**EXERCISE OBJECTIVE:** Sort through the data and copy the lines holding the word "includes".

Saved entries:
============================================================

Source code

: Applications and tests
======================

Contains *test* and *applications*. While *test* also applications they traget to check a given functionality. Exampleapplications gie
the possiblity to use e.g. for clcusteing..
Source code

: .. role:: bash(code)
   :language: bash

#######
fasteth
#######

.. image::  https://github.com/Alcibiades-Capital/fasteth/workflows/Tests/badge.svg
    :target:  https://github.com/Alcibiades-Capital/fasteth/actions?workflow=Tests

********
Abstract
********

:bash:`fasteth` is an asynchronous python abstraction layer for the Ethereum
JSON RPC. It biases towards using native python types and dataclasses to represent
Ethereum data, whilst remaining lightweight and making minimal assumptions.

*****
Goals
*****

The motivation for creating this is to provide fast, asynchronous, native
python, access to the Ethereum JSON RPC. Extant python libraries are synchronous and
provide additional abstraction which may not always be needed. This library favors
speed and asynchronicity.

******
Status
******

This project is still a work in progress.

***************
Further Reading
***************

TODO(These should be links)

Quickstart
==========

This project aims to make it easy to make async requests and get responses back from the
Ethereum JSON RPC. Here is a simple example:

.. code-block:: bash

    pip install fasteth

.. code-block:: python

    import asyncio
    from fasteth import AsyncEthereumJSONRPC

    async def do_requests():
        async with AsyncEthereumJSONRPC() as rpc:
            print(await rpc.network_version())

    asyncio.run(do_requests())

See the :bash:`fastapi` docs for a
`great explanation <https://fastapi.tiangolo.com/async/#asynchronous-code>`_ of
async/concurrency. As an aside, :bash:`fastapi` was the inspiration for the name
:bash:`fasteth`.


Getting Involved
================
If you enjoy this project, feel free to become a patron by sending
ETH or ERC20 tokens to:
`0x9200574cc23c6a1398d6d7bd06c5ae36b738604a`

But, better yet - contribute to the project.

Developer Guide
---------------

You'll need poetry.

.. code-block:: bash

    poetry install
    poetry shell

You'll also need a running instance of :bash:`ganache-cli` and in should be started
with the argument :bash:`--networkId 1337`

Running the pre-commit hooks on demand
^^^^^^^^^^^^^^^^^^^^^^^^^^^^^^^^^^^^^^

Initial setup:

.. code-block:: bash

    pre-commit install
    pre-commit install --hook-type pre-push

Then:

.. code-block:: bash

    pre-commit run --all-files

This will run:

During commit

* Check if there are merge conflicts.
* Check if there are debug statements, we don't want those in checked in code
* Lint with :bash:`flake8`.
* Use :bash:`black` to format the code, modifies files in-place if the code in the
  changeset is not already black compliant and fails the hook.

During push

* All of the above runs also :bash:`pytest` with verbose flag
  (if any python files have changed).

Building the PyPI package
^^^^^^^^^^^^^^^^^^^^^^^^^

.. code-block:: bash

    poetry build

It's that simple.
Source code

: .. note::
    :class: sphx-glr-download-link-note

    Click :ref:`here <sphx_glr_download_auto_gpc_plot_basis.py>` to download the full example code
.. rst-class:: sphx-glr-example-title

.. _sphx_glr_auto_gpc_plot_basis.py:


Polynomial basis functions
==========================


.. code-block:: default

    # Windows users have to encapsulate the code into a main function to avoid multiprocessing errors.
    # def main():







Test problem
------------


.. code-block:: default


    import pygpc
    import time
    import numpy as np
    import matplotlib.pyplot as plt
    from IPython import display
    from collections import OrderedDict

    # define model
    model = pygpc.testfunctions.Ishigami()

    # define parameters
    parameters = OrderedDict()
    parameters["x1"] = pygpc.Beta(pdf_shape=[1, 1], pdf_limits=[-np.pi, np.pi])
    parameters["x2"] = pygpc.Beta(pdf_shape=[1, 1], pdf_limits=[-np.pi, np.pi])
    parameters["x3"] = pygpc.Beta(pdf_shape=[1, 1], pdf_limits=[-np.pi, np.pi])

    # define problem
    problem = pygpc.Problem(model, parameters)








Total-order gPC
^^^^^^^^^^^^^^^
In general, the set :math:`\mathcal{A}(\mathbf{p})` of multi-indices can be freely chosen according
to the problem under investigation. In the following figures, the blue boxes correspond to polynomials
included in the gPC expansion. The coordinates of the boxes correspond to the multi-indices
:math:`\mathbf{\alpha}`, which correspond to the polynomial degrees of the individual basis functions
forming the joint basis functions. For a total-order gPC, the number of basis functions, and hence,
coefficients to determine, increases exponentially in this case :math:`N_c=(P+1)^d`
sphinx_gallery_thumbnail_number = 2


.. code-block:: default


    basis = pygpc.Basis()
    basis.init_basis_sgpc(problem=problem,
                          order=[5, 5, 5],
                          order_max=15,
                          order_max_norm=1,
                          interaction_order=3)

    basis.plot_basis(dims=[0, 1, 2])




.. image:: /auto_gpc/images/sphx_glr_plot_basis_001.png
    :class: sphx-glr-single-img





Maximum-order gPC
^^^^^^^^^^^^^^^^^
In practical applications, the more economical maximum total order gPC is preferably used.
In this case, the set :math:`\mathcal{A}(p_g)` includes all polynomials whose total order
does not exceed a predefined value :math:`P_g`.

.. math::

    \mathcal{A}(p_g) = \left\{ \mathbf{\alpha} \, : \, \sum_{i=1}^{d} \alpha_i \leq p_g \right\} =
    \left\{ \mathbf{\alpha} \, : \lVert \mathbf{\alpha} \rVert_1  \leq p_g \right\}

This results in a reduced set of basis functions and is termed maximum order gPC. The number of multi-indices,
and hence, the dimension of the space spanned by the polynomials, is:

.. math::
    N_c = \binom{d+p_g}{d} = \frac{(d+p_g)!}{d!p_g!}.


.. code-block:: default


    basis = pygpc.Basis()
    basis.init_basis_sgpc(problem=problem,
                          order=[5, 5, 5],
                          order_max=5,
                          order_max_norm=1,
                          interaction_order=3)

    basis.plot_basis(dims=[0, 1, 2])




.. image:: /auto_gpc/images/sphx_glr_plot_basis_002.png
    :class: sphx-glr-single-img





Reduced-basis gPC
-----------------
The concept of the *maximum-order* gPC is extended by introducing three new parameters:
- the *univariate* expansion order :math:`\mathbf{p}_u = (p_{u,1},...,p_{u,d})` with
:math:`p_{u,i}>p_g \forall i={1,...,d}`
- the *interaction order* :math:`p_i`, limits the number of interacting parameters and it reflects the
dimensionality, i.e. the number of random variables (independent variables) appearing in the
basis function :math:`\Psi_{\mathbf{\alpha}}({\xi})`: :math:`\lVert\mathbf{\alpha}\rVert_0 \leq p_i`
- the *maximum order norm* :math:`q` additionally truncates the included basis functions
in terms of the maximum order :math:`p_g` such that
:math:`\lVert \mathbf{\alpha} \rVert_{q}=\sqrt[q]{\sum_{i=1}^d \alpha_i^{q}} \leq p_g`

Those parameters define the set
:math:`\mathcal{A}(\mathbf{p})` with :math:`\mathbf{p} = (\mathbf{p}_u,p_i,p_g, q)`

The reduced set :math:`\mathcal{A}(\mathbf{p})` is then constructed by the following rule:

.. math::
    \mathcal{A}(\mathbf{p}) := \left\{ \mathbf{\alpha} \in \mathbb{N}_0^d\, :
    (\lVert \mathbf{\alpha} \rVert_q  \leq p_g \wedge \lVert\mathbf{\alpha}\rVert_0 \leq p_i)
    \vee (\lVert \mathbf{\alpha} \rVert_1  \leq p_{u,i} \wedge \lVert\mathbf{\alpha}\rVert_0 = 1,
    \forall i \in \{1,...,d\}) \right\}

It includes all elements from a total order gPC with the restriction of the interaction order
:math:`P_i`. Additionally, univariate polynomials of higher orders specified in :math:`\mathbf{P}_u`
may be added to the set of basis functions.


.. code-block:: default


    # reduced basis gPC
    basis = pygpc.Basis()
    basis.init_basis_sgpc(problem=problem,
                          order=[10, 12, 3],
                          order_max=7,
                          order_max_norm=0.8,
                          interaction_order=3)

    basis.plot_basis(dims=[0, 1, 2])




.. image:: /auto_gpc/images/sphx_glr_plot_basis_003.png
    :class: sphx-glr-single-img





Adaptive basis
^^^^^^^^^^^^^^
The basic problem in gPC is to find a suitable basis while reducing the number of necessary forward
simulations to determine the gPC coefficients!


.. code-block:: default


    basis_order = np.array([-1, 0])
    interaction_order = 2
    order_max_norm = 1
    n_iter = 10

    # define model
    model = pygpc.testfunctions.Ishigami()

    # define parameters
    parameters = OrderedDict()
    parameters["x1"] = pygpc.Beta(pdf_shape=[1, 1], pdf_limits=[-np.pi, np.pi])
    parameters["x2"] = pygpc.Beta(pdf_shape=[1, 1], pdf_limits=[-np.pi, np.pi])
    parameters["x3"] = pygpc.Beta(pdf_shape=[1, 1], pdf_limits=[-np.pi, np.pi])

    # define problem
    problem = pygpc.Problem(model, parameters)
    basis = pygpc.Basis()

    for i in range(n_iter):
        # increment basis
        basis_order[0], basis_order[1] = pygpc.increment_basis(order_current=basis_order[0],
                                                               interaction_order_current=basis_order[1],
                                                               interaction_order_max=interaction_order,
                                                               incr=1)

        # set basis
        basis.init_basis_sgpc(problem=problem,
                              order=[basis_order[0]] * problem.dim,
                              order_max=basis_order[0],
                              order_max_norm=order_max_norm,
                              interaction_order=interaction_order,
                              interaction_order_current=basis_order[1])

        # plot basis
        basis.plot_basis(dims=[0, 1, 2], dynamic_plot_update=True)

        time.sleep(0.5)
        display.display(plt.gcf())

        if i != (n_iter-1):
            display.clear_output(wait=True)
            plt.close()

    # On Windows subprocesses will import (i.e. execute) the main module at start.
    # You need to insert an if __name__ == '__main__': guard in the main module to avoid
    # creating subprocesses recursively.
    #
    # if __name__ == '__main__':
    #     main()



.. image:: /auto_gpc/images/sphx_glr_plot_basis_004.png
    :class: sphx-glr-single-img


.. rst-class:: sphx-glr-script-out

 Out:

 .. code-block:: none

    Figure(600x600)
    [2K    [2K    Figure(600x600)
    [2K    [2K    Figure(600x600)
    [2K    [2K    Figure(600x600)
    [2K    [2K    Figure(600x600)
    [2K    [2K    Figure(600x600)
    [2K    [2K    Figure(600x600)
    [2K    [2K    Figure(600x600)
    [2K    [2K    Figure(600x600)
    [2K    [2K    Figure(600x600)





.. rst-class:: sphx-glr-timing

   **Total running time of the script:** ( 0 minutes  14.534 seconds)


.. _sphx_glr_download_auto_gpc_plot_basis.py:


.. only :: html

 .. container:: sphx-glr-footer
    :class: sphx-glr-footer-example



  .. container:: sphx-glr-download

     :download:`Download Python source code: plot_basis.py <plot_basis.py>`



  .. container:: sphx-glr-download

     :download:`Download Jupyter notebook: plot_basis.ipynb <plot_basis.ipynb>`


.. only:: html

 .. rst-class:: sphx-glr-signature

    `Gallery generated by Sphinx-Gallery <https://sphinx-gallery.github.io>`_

============================================================

**EXERCISE SOLUTION:**
In this case, the set :math:`\mathcal{A}(p_g)` includes all polynomials whose total order
It includes all elements from a total order gPC with the restriction of the interaction order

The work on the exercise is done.